De sectie bijzondere verkeerstaken (SBV) hield daarom op de A12 enige tijd klokje rond de wacht. Ze deden dat volgens een rooster van 24 uur op, 72 uur af.
In een unit van de Ondersteuningsgroep (OSG) zat permanent een bemanningslid van de sectie.
En daarnaast werd vanuit deze post een deel van de A12 bewaakt. Deze bewaking gebeurde zelfs enige tijd met camera’s, een novum voor die tijd.
Om continu bewaking mogelijk te maken, kreeg de sectie haar eigen onderkomen. Een stacaravan. Die mochten ze op het terrein van Rijkswaterstaat onder aan de afrit Linschoten neerzetten. Alleen moest het elf meter lange gevaarte daar eerst nog wel even heen worden gebracht. Niet met een dieplader zoals ook dan al redelijk normaal is, maar gewoon achter een Land Rover van de dienst. Bestuurd door Willem Zwarts en Dirk André. Het aparte transport verliep opmerkelijk probleemloos.

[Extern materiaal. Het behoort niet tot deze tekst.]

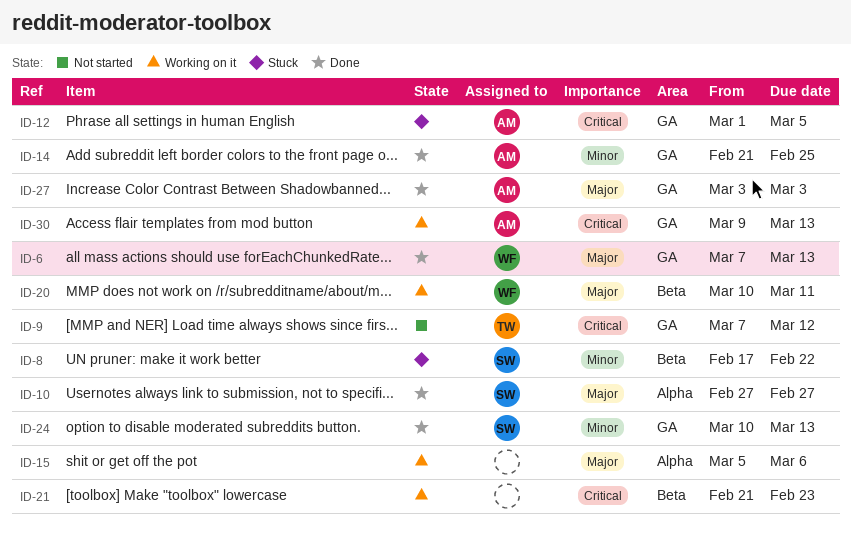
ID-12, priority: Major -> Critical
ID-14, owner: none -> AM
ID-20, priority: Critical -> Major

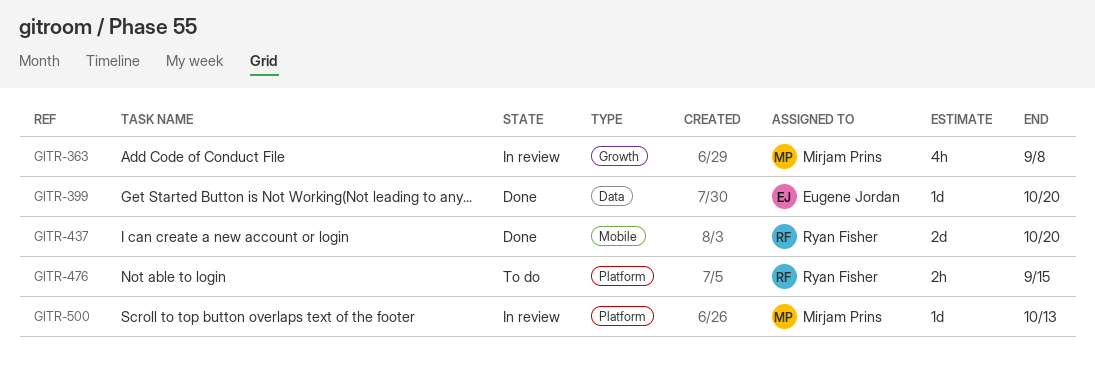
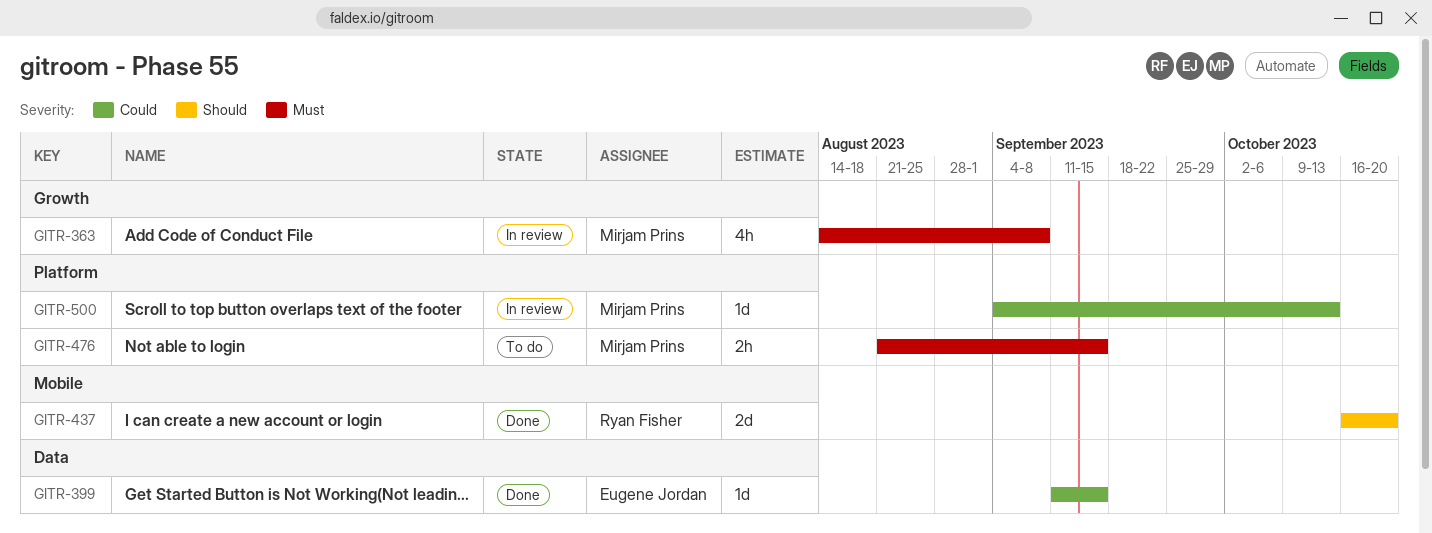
GITR-399, due: Oct 20 -> Sep 15
GITR-476, owner: Ryan Fisher -> Mirjam Prins

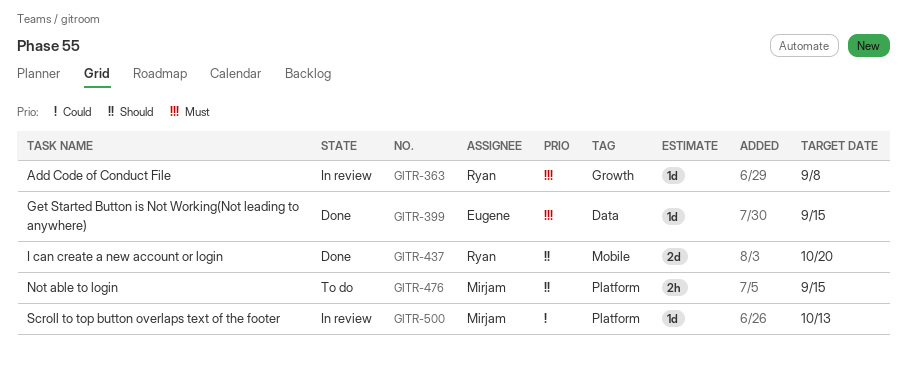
GITR-363, owner: Mirjam Prins -> Ryan Fisher
GITR-363, estimate: 4h -> 1d
GITR-399, priority: Could -> Must
GITR-476, priority: Must -> Should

Vanaf de caravan en de post reden de SBV-verkeerssurveillanten een aantal malen per dag dit stuk snelweg en controleerden de inhoud van de Rode Kruis kisten die langs dit wegvak waren neergezet. Dat was nodig omdat er weggebruikers waren die de dekens, lampen en fakkels die daarin zaten wel erg goed konden gebruiken. Het moest een ronduit demotiverende klus zijn geweest want als de kisten niet werden geplunderd, reden automobilisten ze aan gort. Op den duur verdwenen ze daarom weer.
Het was op dit traject dat de sectie later de eerste praatpalen plaatste. In de zoekmachine vindt u onder kenteken ER-40-48 een plaat van deze praatpalen. In eerste aanleg had Vogel dus het beheer ervan. Later, toen de praatpalen een ander uiterlijk kregen, gingen ze ook over in handen van de ANWB.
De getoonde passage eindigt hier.